Solution: Slope of the regression equation is b = 1.49. Since s$_{x}$ = 7.1 and s$_{y}$ = 13.3

r = b($\frac{s_{x}}{s_{y}}$)

= 1.49 ($\frac{7.1}{13.3}$)

= 0.80

The variables have a strong positive association.

Example 2: For the 64 female college athletes, the ANOVA table for the multiple regression

predicting y = Weight using x$_{1}$ = height, x$_{2}$ = % body fat, and x$_{3}$ = Age shows

Source
 Degrees of freedom  Sum of Squares Mean sum of Squares
 F  P
 Regression  3  12407.9  4136.0 40.48  0.0000
 Residual Error 60 6131.0 102.2  

1)
 State and interpret the null hypothesis tested in this table.

2) From the F table, which F value would have a P value of 0.05 for these data?

3) Report the observed test statistic and P value. Interpret the P value and make a decision for a 0.05 significance level.

Solution: Since there are 3 explanatory variables, the null hypothesis is H$_{0}$ : $\beta_{1}$ = $\beta_{2}$ = $\beta_{3}$ = 0. It states that weight is independent of height, % body fat, and age.

2) In the degrees of freedom column, the ANOVA table shows df$_{1}$ = 3 and df$_{2}$ = 60. FRom the F tables we see that the F value with right tail probability of 0.05 is 2. 76.

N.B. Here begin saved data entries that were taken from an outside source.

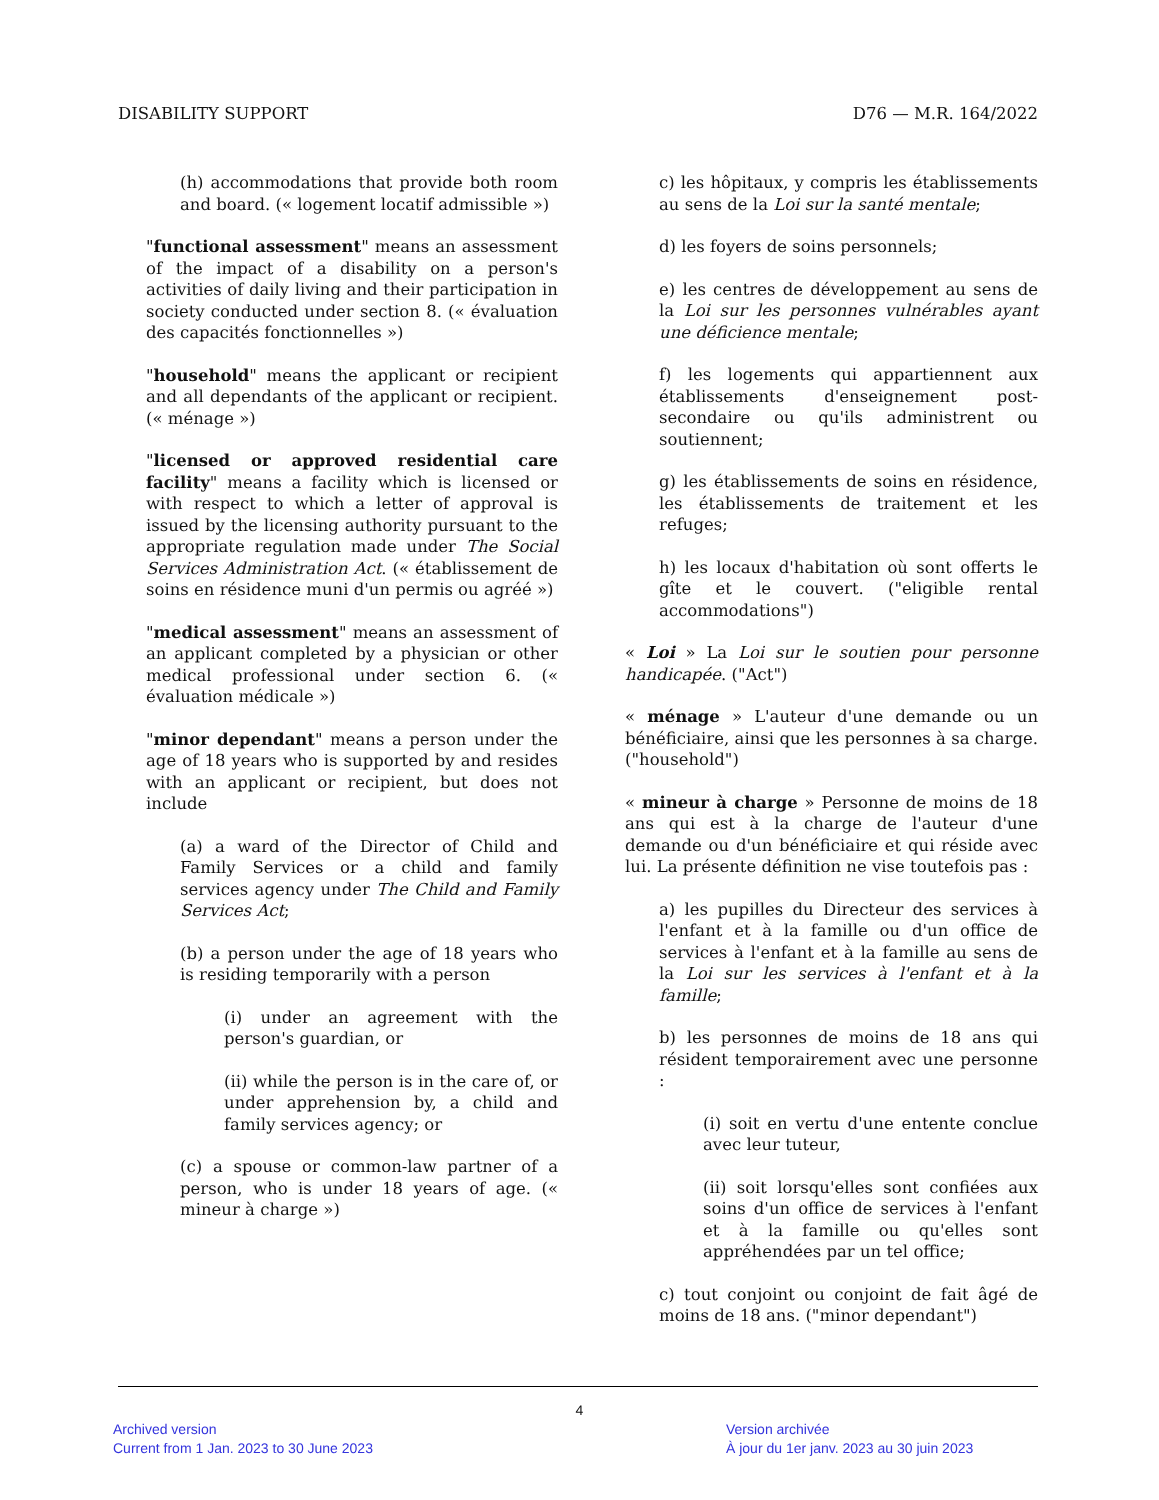DISABILITY SUPPORT D76 — M.R. 164/2022
(h) accommodations that provide both room and board. (« logement locatif admissible »)
"functional assessment" means an assessment of the impact of a disability on a person's activities of daily living and their participation in society conducted under section 8. (« évaluation des capacités fonctionnelles »)
"household" means the applicant or recipient and all dependants of the applicant or recipient. (« ménage »)
"licensed or approved residential care facility" means a facility which is licensed or with respect to which a letter of approval is issued by the licensing authority pursuant to the appropriate regulation made under The Social Services Administration Act. (« établissement de soins en résidence muni d'un permis ou agréé »)
"medical assessment" means an assessment of an applicant completed by a physician or other medical professional under section 6. (« évaluation médicale »)
"minor dependant" means a person under the age of 18 years who is supported by and resides with an applicant or recipient, but does not include
(a) a ward of the Director of Child and Family Services or a child and family services agency under The Child and Family Services Act;
(b) a person under the age of 18 years who is residing temporarily with a person
(i) under an agreement with the person's guardian, or
(ii) while the person is in the care of, or under apprehension by, a child and family services agency; or
(c) a spouse or common-law partner of a person, who is under 18 years of age. (« mineur à charge »)
c) les hôpitaux, y compris les établissements au sens de la Loi sur la santé mentale;
d) les foyers de soins personnels;
e) les centres de développement au sens de la Loi sur les personnes vulnérables ayant une déficience mentale;
f) les logements qui appartiennent aux établissements d'enseignement post-secondaire ou qu'ils administrent ou soutiennent;
g) les établissements de soins en résidence, les établissements de traitement et les refuges;
h) les locaux d'habitation où sont offerts le gîte et le couvert. ("eligible rental accommodations")
« Loi » La Loi sur le soutien pour personne handicapée. ("Act")
« ménage » L'auteur d'une demande ou un bénéficiaire, ainsi que les personnes à sa charge. ("household")
« mineur à charge » Personne de moins de 18 ans qui est à la charge de l'auteur d'une demande ou d'un bénéficiaire et qui réside avec lui. La présente définition ne vise toutefois pas :
a) les pupilles du Directeur des services à l'enfant et à la famille ou d'un office de services à l'enfant et à la famille au sens de la Loi sur les services à l'enfant et à la famille;
b) les personnes de moins de 18 ans qui résident temporairement avec une personne :
(i) soit en vertu d'une entente conclue avec leur tuteur,
(ii) soit lorsqu'elles sont confiées aux soins d'un office de services à l'enfant et à la famille ou qu'elles sont appréhendées par un tel office;
c) tout conjoint ou conjoint de fait âgé de moins de 18 ans. ("minor dependant")
4
Archived version
Current from 1 Jan. 2023 to 30 June 2023
Version archivée
À jour du 1er janv. 2023 au 30 juin 2023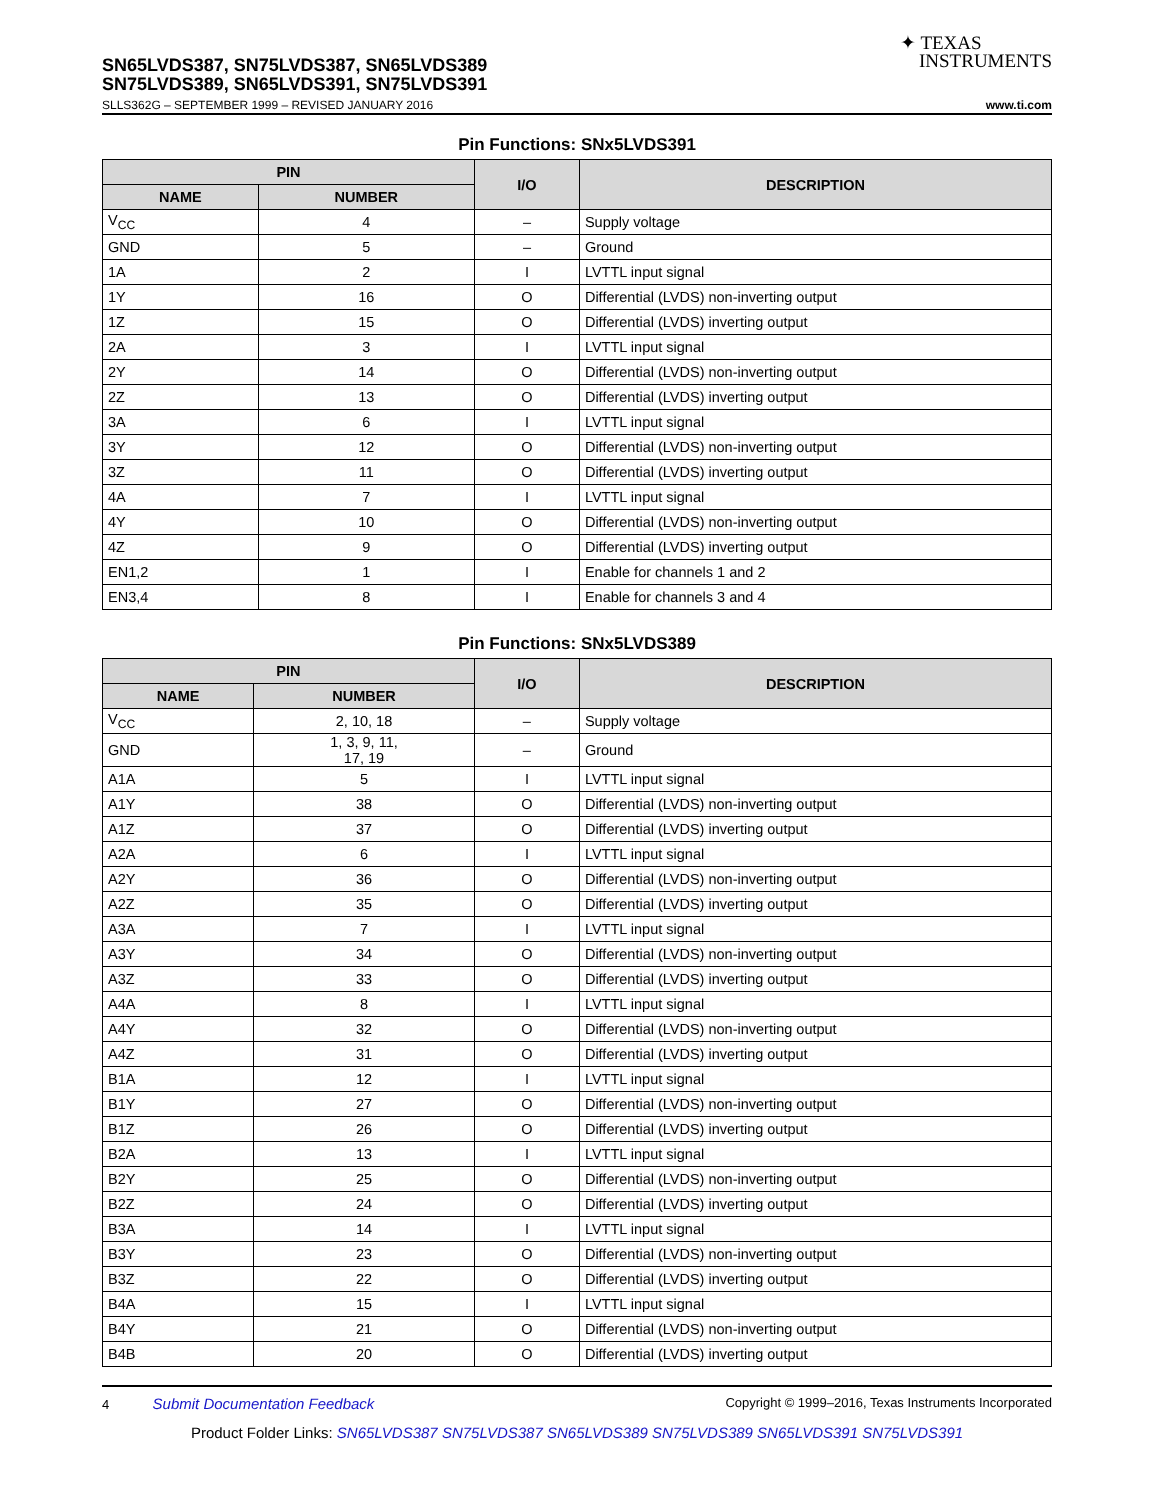✦ TEXAS
INSTRUMENTS
SN65LVDS387, SN75LVDS387, SN65LVDS389
SN75LVDS389, SN65LVDS391, SN75LVDS391
SLLS362G – SEPTEMBER 1999 – REVISED JANUARY 2016 www.ti.com
Pin Functions: SNx5LVDS391
| PIN | | I/O | DESCRIPTION |
| --- | --- | --- | --- |
| NAME | NUMBER | | |
| V<sub>CC</sub> | 4 | – | Supply voltage |
| GND | 5 | – | Ground |
| 1A | 2 | I | LVTTL input signal |
| 1Y | 16 | O | Differential (LVDS) non-inverting output |
| 1Z | 15 | O | Differential (LVDS) inverting output |
| 2A | 3 | I | LVTTL input signal |
| 2Y | 14 | O | Differential (LVDS) non-inverting output |
| 2Z | 13 | O | Differential (LVDS) inverting output |
| 3A | 6 | I | LVTTL input signal |
| 3Y | 12 | O | Differential (LVDS) non-inverting output |
| 3Z | 11 | O | Differential (LVDS) inverting output |
| 4A | 7 | I | LVTTL input signal |
| 4Y | 10 | O | Differential (LVDS) non-inverting output |
| 4Z | 9 | O | Differential (LVDS) inverting output |
| EN1,2 | 1 | I | Enable for channels 1 and 2 |
| EN3,4 | 8 | I | Enable for channels 3 and 4 |
Pin Functions: SNx5LVDS389
| PIN | | I/O | DESCRIPTION |
| --- | --- | --- | --- |
| NAME | NUMBER | | |
| V<sub>CC</sub> | 2, 10, 18 | – | Supply voltage |
| GND | 1, 3, 9, 11, 17, 19 | – | Ground |
| A1A | 5 | I | LVTTL input signal |
| A1Y | 38 | O | Differential (LVDS) non-inverting output |
| A1Z | 37 | O | Differential (LVDS) inverting output |
| A2A | 6 | I | LVTTL input signal |
| A2Y | 36 | O | Differential (LVDS) non-inverting output |
| A2Z | 35 | O | Differential (LVDS) inverting output |
| A3A | 7 | I | LVTTL input signal |
| A3Y | 34 | O | Differential (LVDS) non-inverting output |
| A3Z | 33 | O | Differential (LVDS) inverting output |
| A4A | 8 | I | LVTTL input signal |
| A4Y | 32 | O | Differential (LVDS) non-inverting output |
| A4Z | 31 | O | Differential (LVDS) inverting output |
| B1A | 12 | I | LVTTL input signal |
| B1Y | 27 | O | Differential (LVDS) non-inverting output |
| B1Z | 26 | O | Differential (LVDS) inverting output |
| B2A | 13 | I | LVTTL input signal |
| B2Y | 25 | O | Differential (LVDS) non-inverting output |
| B2Z | 24 | O | Differential (LVDS) inverting output |
| B3A | 14 | I | LVTTL input signal |
| B3Y | 23 | O | Differential (LVDS) non-inverting output |
| B3Z | 22 | O | Differential (LVDS) inverting output |
| B4A | 15 | I | LVTTL input signal |
| B4Y | 21 | O | Differential (LVDS) non-inverting output |
| B4B | 20 | O | Differential (LVDS) inverting output |
4 Submit Documentation Feedback Copyright © 1999–2016, Texas Instruments Incorporated
Product Folder Links: SN65LVDS387 SN75LVDS387 SN65LVDS389 SN75LVDS389 SN65LVDS391 SN75LVDS391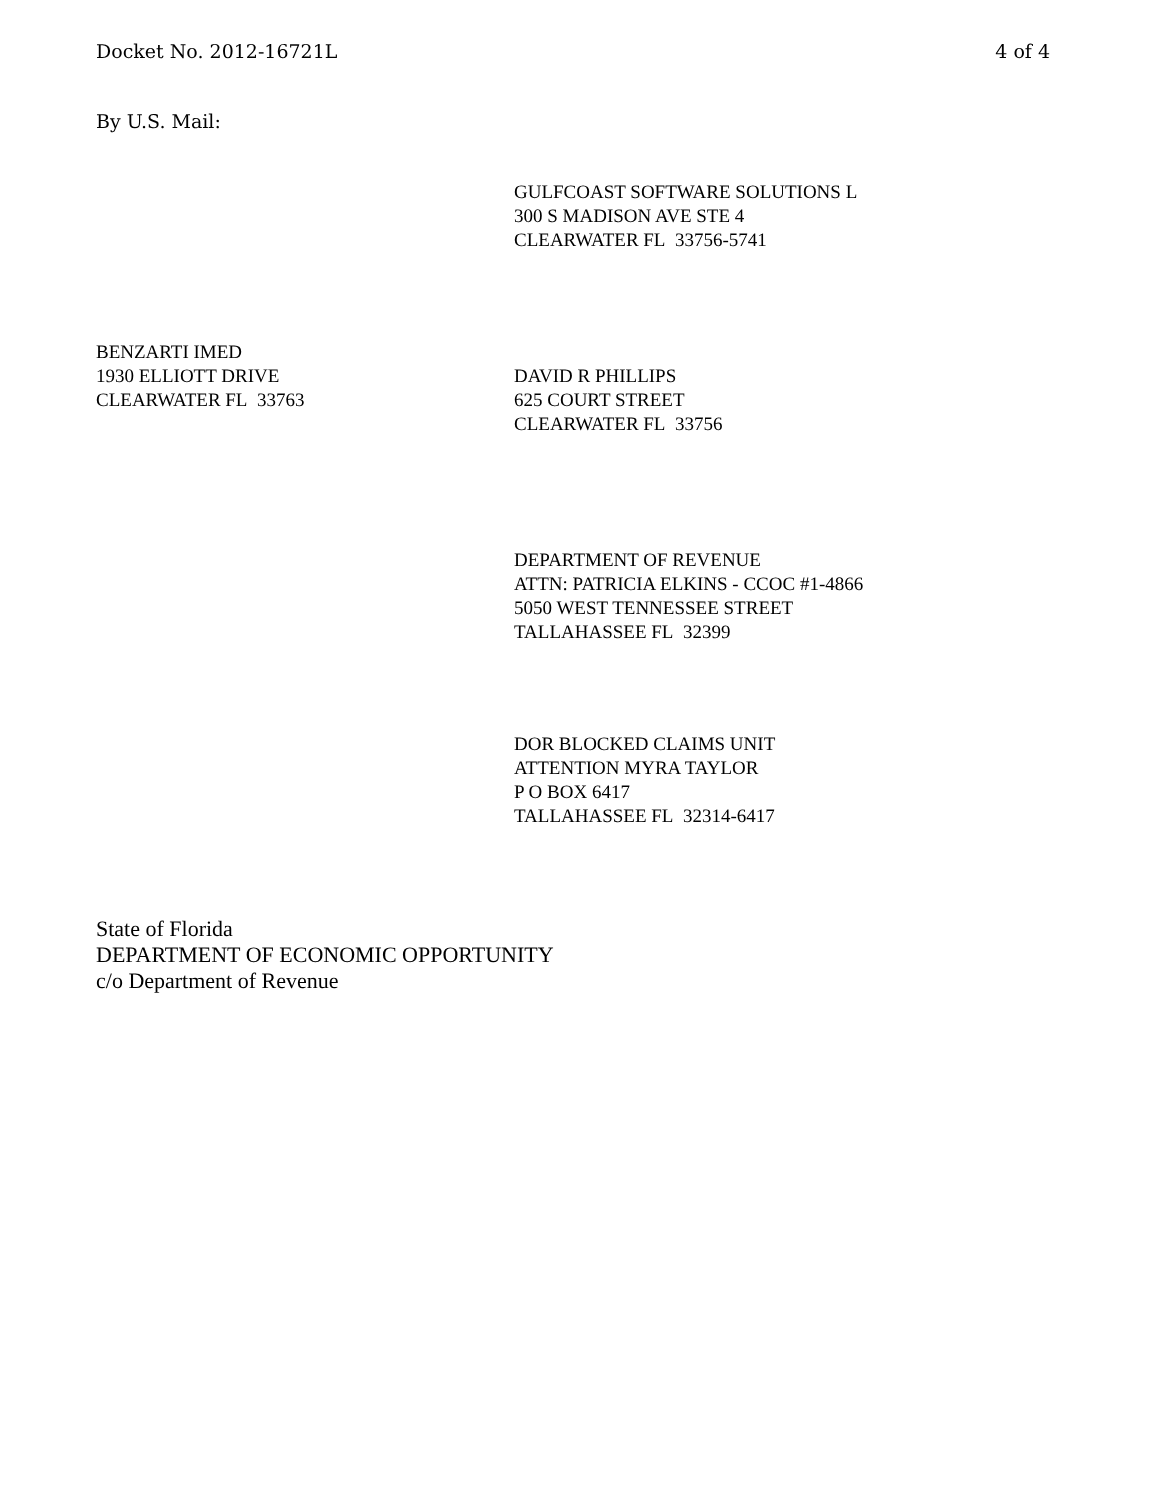Docket No. 2012-16721L 4 of 4
By U.S. Mail:
GULFCOAST SOFTWARE SOLUTIONS L
300 S MADISON AVE STE 4
CLEARWATER FL 33756-5741
BENZARTI IMED
1930 ELLIOTT DRIVE
CLEARWATER FL 33763
DAVID R PHILLIPS
625 COURT STREET
CLEARWATER FL 33756
DEPARTMENT OF REVENUE
ATTN: PATRICIA ELKINS - CCOC #1-4866
5050 WEST TENNESSEE STREET
TALLAHASSEE FL 32399
DOR BLOCKED CLAIMS UNIT
ATTENTION MYRA TAYLOR
P O BOX 6417
TALLAHASSEE FL 32314-6417
State of Florida
DEPARTMENT OF ECONOMIC OPPORTUNITY
c/o Department of Revenue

3) From the ANOVA table, the observed F test statistic value is 40.5. Since this is well above 2.76, the p value is less than 0.05. The ANOVA table reports p value = 0.0000. If H$_{0}$ were true, it would be extremely unusual to get such a large F test statistic. We can reject H$_{0}$ at the 0.05 significance level.
In summary, we conclude that atleast one predictor has an effect on weight.